I wouldn`t consider this as CCP, rather as positive release but this will dependent on micro results. 

You should be able to eliminate / reduce risk 

 

;)

The cream is not high risk or prepared in high risk area. The raw materials all come with COA and checked. Never had a positive result always been negative. We hold onto the product until we received our results back. We do have a kill step for the egg batter. I was just wondering if the holding and testing was a CCP or like you said just a positive release. If it is a positive release why is it not considered a CCP if we are preventing and reducing a hazard by not shipping if results come back positive.

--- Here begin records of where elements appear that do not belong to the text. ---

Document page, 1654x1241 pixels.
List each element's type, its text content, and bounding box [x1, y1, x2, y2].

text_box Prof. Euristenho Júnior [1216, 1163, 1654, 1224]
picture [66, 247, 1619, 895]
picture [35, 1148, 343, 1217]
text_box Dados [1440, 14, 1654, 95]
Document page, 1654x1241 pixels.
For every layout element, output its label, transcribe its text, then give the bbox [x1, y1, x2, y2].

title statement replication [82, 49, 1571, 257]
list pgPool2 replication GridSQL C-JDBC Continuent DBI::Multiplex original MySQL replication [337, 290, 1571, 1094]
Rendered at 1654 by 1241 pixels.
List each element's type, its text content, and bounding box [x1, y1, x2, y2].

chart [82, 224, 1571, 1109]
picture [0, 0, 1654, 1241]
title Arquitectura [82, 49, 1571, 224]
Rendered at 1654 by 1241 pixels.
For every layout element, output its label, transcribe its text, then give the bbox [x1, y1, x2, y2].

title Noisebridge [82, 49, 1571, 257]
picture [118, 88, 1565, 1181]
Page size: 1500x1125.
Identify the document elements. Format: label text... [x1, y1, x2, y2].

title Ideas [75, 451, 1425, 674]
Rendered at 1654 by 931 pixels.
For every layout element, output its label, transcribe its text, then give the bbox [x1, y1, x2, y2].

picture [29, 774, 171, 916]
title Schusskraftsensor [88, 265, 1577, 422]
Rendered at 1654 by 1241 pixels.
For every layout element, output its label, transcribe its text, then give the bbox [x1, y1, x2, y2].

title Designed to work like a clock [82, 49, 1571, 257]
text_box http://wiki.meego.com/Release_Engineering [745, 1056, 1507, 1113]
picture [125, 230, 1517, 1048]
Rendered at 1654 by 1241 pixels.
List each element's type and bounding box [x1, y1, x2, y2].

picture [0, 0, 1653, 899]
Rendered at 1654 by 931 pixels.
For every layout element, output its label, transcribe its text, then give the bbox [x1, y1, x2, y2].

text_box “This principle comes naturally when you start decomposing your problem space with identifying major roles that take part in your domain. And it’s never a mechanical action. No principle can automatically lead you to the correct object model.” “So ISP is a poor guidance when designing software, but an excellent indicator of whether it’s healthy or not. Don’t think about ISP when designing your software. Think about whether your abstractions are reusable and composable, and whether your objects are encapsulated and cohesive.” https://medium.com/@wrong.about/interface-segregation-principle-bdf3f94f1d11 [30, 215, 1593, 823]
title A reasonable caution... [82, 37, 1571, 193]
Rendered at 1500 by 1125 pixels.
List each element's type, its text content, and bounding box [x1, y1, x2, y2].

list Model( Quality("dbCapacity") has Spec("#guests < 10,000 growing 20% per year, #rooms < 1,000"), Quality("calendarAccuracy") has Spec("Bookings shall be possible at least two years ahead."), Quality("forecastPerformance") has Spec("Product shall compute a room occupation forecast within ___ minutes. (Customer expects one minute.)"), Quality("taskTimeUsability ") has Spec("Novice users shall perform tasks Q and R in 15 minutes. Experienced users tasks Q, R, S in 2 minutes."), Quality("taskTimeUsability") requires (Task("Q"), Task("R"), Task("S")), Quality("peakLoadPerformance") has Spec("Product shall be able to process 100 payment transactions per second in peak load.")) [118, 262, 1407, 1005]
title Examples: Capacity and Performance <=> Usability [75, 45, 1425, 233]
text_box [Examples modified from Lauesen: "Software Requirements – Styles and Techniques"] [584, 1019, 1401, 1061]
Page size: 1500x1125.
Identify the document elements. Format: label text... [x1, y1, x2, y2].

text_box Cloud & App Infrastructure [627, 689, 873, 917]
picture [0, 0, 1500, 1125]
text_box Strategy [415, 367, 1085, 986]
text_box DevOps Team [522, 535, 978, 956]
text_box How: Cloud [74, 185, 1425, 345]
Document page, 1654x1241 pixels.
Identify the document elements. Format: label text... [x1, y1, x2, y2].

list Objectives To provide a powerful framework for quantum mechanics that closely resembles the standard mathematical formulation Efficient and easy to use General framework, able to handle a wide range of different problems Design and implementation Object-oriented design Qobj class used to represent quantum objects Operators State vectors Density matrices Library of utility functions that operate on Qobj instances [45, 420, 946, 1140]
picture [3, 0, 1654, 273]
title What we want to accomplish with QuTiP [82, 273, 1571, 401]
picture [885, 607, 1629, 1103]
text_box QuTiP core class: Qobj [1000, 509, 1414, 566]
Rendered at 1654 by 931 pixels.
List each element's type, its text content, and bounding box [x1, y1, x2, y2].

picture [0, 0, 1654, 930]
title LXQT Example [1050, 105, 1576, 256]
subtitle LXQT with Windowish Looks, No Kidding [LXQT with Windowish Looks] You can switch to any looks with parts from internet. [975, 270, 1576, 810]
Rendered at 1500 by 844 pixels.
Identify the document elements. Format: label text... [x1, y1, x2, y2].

The cream is not high risk or prepared in high risk area. The raw materials all come with COA and checked. Never had a positive result always been negative. We hold onto the product until we received our results back. We do have a kill step for the egg batter. I was just wondering if the holding and testing was a CCP or like you said just a positive release. If it is a positive release why is it not considered a CCP if we are preventing and reducing a hazard by not shipping if results come back positive.

 

 

Testing does not control, prevent or reduce the hazard.   Testing only shows that the hazard is or is not in the sample tested.   

 

Maybe a poor analogy - it is the equivalent of only running a couple of packages through the metal detector to show that your product is free from metal.    

2 Likes

Testing does not control, prevent or reduce the hazard.   Testing only shows that the hazard is or is not in the sample tested.   

 

Maybe a poor analogy - it is the equivalent of only running a couple of packages through the metal detector to show that your product is free from metal.    

 

This.  Testing is also not representative of the entire batch, no matter how well you've composited the samples.  Validations of kill steps are required because testing is not sufficient to demonstrate the hazard has been eliminated.

 

Beyond that, a CCP is a step where if not properly followed, the product is likely to have the hazard pass to a customer (i.e. kill temp not reached, product likely will harbor pathogens).  If you didn't test your product before release, the lack of the test would not increase the likelihood of a hazard.  In practice, you can release the product without testing at all, and because of your CCP's ahead of time, that product should be pretty safe.  So if an entire step can be eliminated and not affect the product's actual safety, then you're hard pressed to argue that it is a critical step that must be controlled.

1 Like

This.  Testing is also not representative of the entire batch, no matter how well you've composited the samples.  Validations of kill steps are required because testing is not sufficient to demonstrate the hazard has been eliminated.

 

Beyond that, a CCP is a step where if not properly followed, the product is likely to have the hazard pass to a customer (i.e. kill temp not reached, product likely will harbor pathogens).  If you didn't test your product before release, the lack of the test would not increase the likelihood of a hazard.  In practice, you can release the product without testing at all, and because of your CCP's ahead of time, that product should be pretty safe.  So if an entire step can be eliminated and not affect the product's actual safety, then you're hard pressed to argue that it is a critical step that must be controlled.

Thank you so much. So since we can release product without testing, how often should I realistically be testing? We test every day but is that too much or too little?

Testing frequency is up to you depending on your program and customer requirements.  I'm just saying I don't think it's a valid CCP.